C’est justement pour cela qu’on dit qu’il faut décomplexer la Société civile. Nous venons avec un nouvel esprit. Quand je dis « nous », je veux parler de « Aube Nouvelle », « OIDH », etc. Il faut apporter le regard de la Société dans le débat politique de façon claire et ouverte avec des arguments et aussi des propositions. Il ne faut pas critiquer pour critiquer. Nous venons combler un vide. Aujourd’hui, avec les organisations comme les nôtres, les politiques se rendent compte qu’ils ne sont pas tout permis. Il y a des pays où les politiques font périodiquement un point aux populations. On ne s’adresse aux populations qu’en période électorale. Donc, nous ne sortons pas de notre rôle.

Mondafrique Ces derniers temps, on vous voit beaucoup aux côtés de Mme Simone Gbagbo, est-ce pour faire chemin ensemble ?
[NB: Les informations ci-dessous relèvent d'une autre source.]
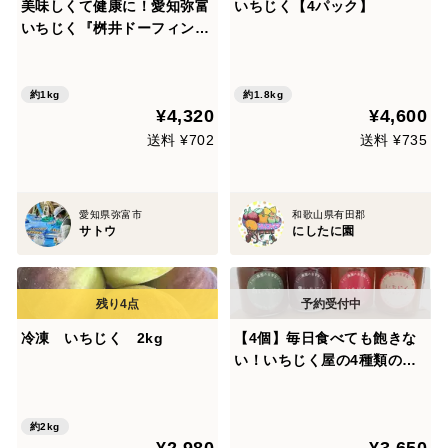
美味しくて健康に！愛知弥富
いちじく【4パック】
いちじく『桝井ドーフィン』
12玉 専用化粧箱入り
約1kg
約1.8kg
¥4,320
¥4,600
送料 ¥702
送料 ¥735
愛知県弥富市
和歌山県有田郡
サトウ
にしたに園
冷凍 いちじく 2kg
【4個】毎日食べても飽きな
い！いちじく屋の4種類の自
家製ジャム
約2kg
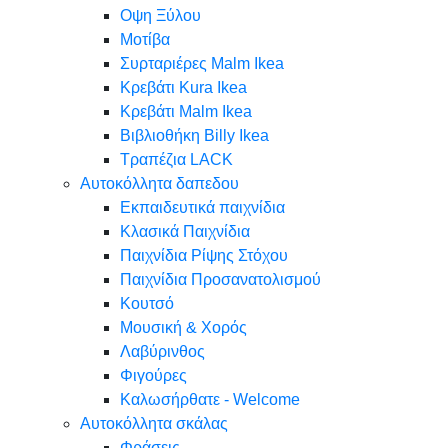
Oψη Ξύλου
Μοτίβα
Συρταριέρες Malm Ikea
Κρεβάτι Kura Ikea
Κρεβάτι Malm Ikea
Βιβλιοθήκη Billy Ikea
Τραπέζια LACK
Αυτοκόλλητα δαπεδου
Εκπαιδευτικά παιχνίδια
Κλασικά Παιχνίδια
Παιχνίδια Ρίψης Στόχου
Παιχνίδια Προσανατολισμού
Κουτσό
Μουσική & Χορός
Λαβύρινθος
Φιγούρες
Καλωσήρθατε - Welcome
Αυτοκόλλητα σκάλας
Φράσεις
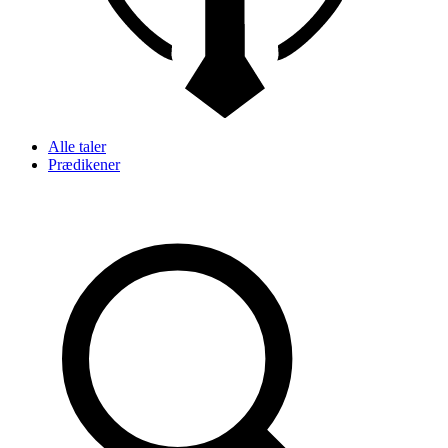
Alle taler
Prædikener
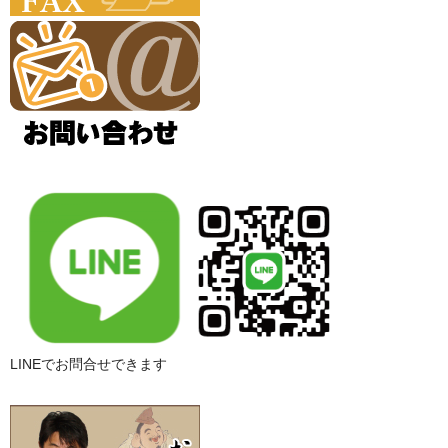
LINEでお問合せできます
Il y a des moments où il y a des thématiques qui intéressent tout le monde parce que très importantes pour la vie de la nation. Le dialogue politique, dans le contexte de crise où nous sommes, est très important. Il intéresse à la fois les politiques et la Société civile. Quand il y a une importante thématique d’actualité, il est tout à fait normal que la Société civile soit associée à des partis ou hommes politiques qui partagent la même vision qu’elle. On ne peut pas dire qu’on est en train de faire chemin ensemble. Nous travaillons sur les questions du dialogue politique et de son dysfonctionnement. Ce dialogue qui n’est pas inclusif pour avoir exclu des organisations importantes. Nous sommes donc Ensemble par rapport à des objectifs bien précis.
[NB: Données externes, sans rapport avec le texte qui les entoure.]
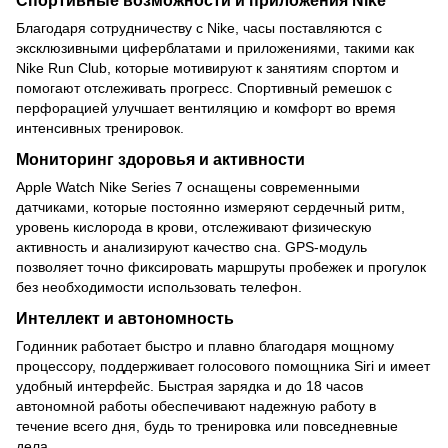
Спортивные возможности и приложения Nike
Благодаря сотрудничеству с Nike, часы поставляются с
эксклюзивными циферблатами и приложениями, такими как
Nike Run Club, которые мотивируют к занятиям спортом и
помогают отслеживать прогресс. Спортивный ремешок с
перфорацией улучшает вентиляцию и комфорт во время
интенсивных тренировок.
Мониторинг здоровья и активности
Apple Watch Nike Series 7 оснащены современными
датчиками, которые постоянно измеряют сердечный ритм,
уровень кислорода в крови, отслеживают физическую
активность и анализируют качество сна. GPS-модуль
позволяет точно фиксировать маршруты пробежек и прогулок
без необходимости использовать телефон.
Интеллект и автономность
Годинник работает быстро и плавно благодаря мощному
процессору, поддерживает голосового помощника Siri и имеет
удобный интерфейс. Быстрая зарядка и до 18 часов
автономной работы обеспечивают надежную работу в
течение всего дня, будь то тренировка или повседневные
дела.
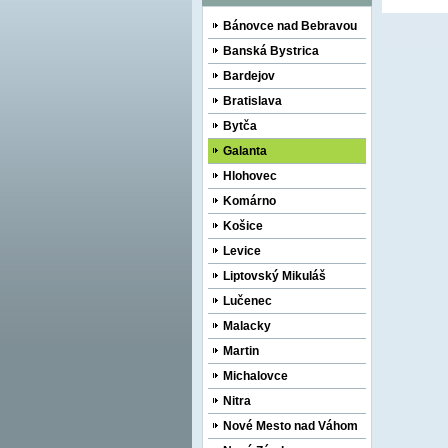
Bánovce nad Bebravou
Banská Bystrica
Bardejov
Bratislava
Bytča
Galanta
Hlohovec
Komárno
Košice
Levice
Liptovský Mikuláš
Lučenec
Malacky
Martin
Michalovce
Nitra
Nové Mesto nad Váhom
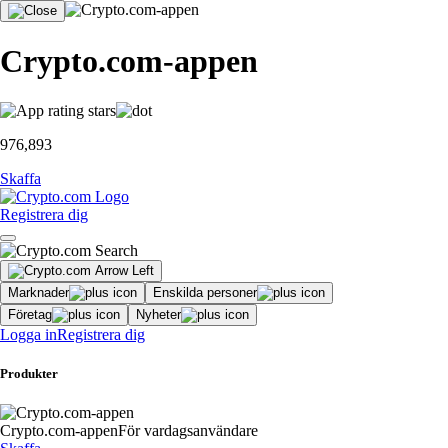
Crypto.com-appen
976,893
Skaffa
Registrera dig
Marknader
Enskilda personer
Företag
Nyheter
Logga in
Registrera dig
Produkter
Crypto.com-appen
För vardagsanvändare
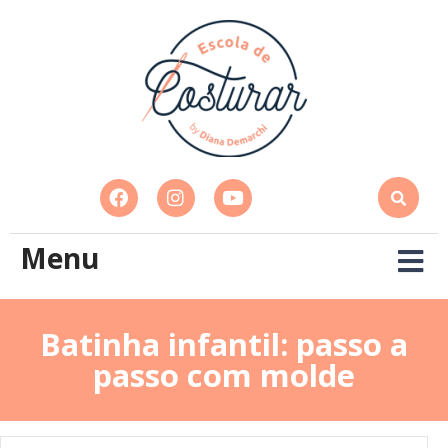
Menu
Batinha infantil: passo a
passo com molde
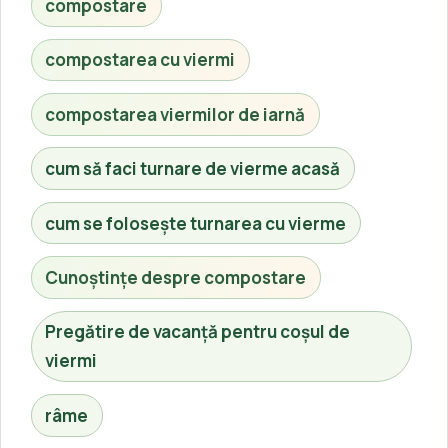
compostare
compostarea cu viermi
compostarea viermilor de iarnă
cum să faci turnare de vierme acasă
cum se folosește turnarea cu vierme
Cunoștințe despre compostare
Pregătire de vacanță pentru coșul de
viermi
râme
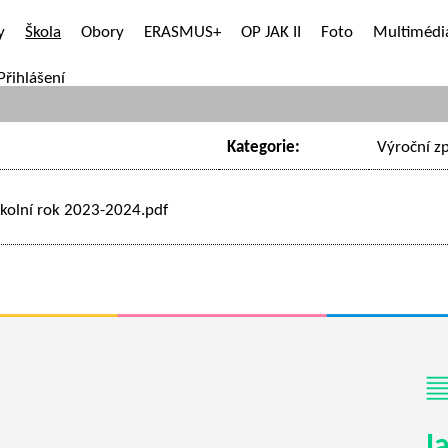
y
Škola
Obory
ERASMUS+
OP JAK II
Foto
Multimédi
Přihlášení
Kategorie:
Výroční z
školní rok 2023-2024.pdf
J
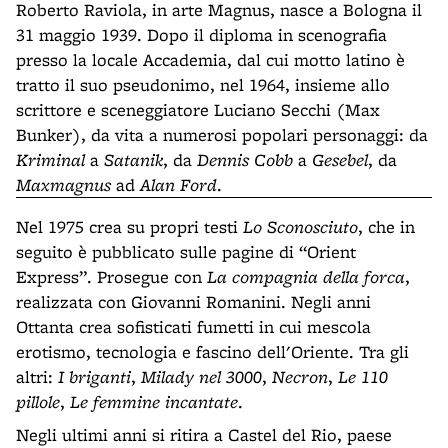
Roberto Raviola, in arte Magnus, nasce a Bologna il
31 maggio 1939. Dopo il diploma in scenografia
presso la locale Accademia, dal cui motto latino è
tratto il suo pseudonimo, nel 1964, insieme allo
scrittore e sceneggiatore Luciano Secchi (Max
Bunker), da vita a numerosi popolari personaggi: da
Kriminal
a
Satanik
, da
Dennis Cobb
a
Gesebel
, da
Maxmagnus
ad
Alan Ford
.
Nel 1975 crea su propri testi
Lo Sconosciuto
, che in
seguito è pubblicato sulle pagine di “Orient
Express”. Prosegue con
La compagnia della forca
,
realizzata con Giovanni Romanini. Negli anni
Ottanta crea sofisticati fumetti in cui mescola
erotismo, tecnologia e fascino dell'Oriente. Tra gli
altri:
I briganti
,
Milady nel 3000
,
Necron
,
Le 110
pillole
,
Le femmine incantate
.
Negli ultimi anni si ritira a Castel del Rio, paese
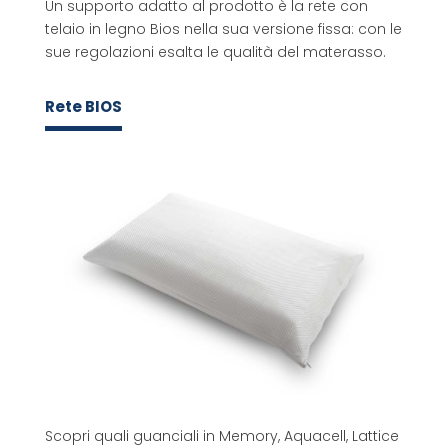
Un supporto adatto al prodotto è la rete con
telaio in legno Bios nella sua versione fissa: con le
sue regolazioni esalta le qualità del materasso.
Rete BIOS
Scopri quali guanciali in Memory, Aquacell, Lattice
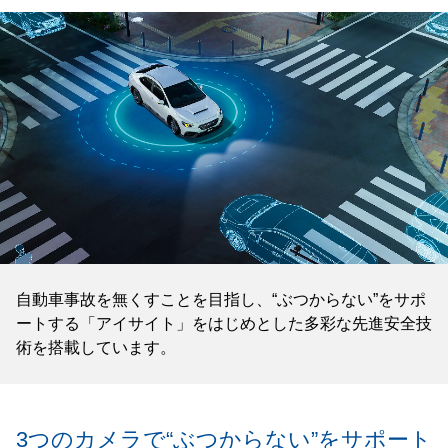
自動車事故を無くすことを目指し、“ぶつからない”をサポ
ートする「アイサイト」をはじめとした多彩な先進安全技
術を搭載しています。
3つのカメラで“ぶつからない”を
サポート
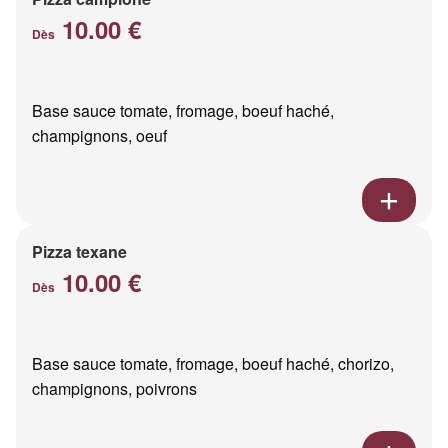
10.00 €
Dès
Base sauce tomate, fromage, boeuf haché,
champignons, oeuf
Pizza texane
10.00 €
Dès
Base sauce tomate, fromage, boeuf haché, chorizo,
champignons, poivrons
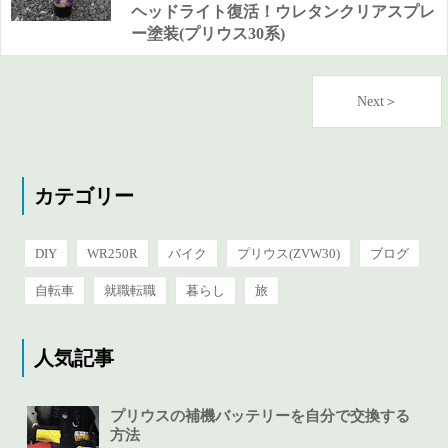
ヘッドライト復活！ウレタンクリアスプレ
ー塗装(プリウス30系)
Next＞
カテゴリー
DIY
WR250R
バイク
プリウス(ZVW30)
ブログ
自転車
就職転職
暮らし
旅
人気記事
プリウスの補機バッテリーを自分で交換する
方法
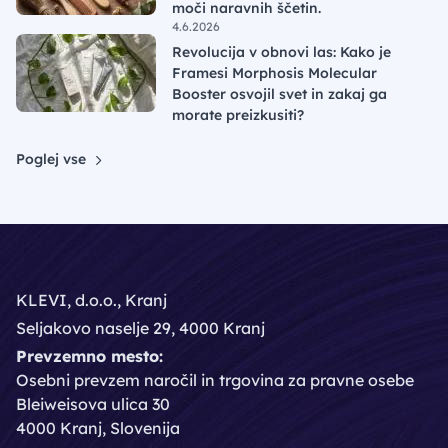
moči naravnih ščetin.
4.6.2026
Revolucija v obnovi las: Kako je
Framesi Morphosis Molecular
Booster osvojil svet in zakaj ga
morate preizkusiti?
Poglej vse
KLEVI, d.o.o., Kranj
Seljakovo naselje 29, 4000 Kranj
Prevzemno mesto:
Osebni prevzem naročil in trgovina za pravne osebe
Bleiweisova ulica 30
4000 Kranj, Slovenija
Mondafrique Comment voyez-vous les chances de réussite de ce dialogue ?

Les chances de réussite de ce dialogue sont très minces. Tout le monde sait aujourd’hui que la Côte d’Ivoire a besoin de réconciliation. Le projet de réconciliation reste incompris. Tout le monde en parle. Mais c’est quoi la réconciliation ? A quoi renvoie-t-elle ? Ce n’est pas évident que tout le monde le sache. A travers la façon dont le Gouvernement organise ce dialogue politique, nous en arrivons à la conclusion que le Gouvernement, lui-même, ne sait pas réellement ce que c’est que la réconciliation et ce qu’elle devrait impliquer. Ce dialogue-là devrait être le lieu de jeter les bases de la vraie réconciliation, en le rendant inclusif. C’est-à-dire inviter tous ceux qui comptent dans ce pays pour apporter leurs contributions. Non seulement ce dialogue n’est pas inclusif mais malheureusement, le mode opératoire est inquiétant. D’après ce qu’on a appris dans les coulisses, après avoir discuté sur la synthèse des thèmes, au cours de cette semaine, on devrait s’accorder sur les thèmes de référence. Mais on nous apprend, hélas, que la semaine prochaine, ce sera la clôture. On espère qu’on nous a mal informés. Si cela est vérifié, c’est qu’il n’y aura pas eu de dialogue. C’était donc quoi toute cette organisation, si on avait affaire à une mascarade. Si le dialogue n’a pas eu lieu, sur quelle base on va formuler les résolutions. Les germes de l’échec sont déjà là. Ce dialogue politique est une voie sans issue.

Mondafrique. Selon vous, quelles devraient être les propositions fortes ?

Ce que la Société civile voudrait pour la réconciliation ne suffit pas. C’est ce que toutes les parties veulent pour la réconciliation qu’on doit concilier pour trouver la stratégie consensuelle. Tant qu’il n’y a pas d’inclusivité, tout sera voué à l’échec. Chacun de nous a une part de responsabilité dans ce qu’il faut faire pour que les choses avancent. Nous devons décider ensemble de ce qu’il faut faire, aussi bien le Gouvernement que l’opposition (malgré sa division).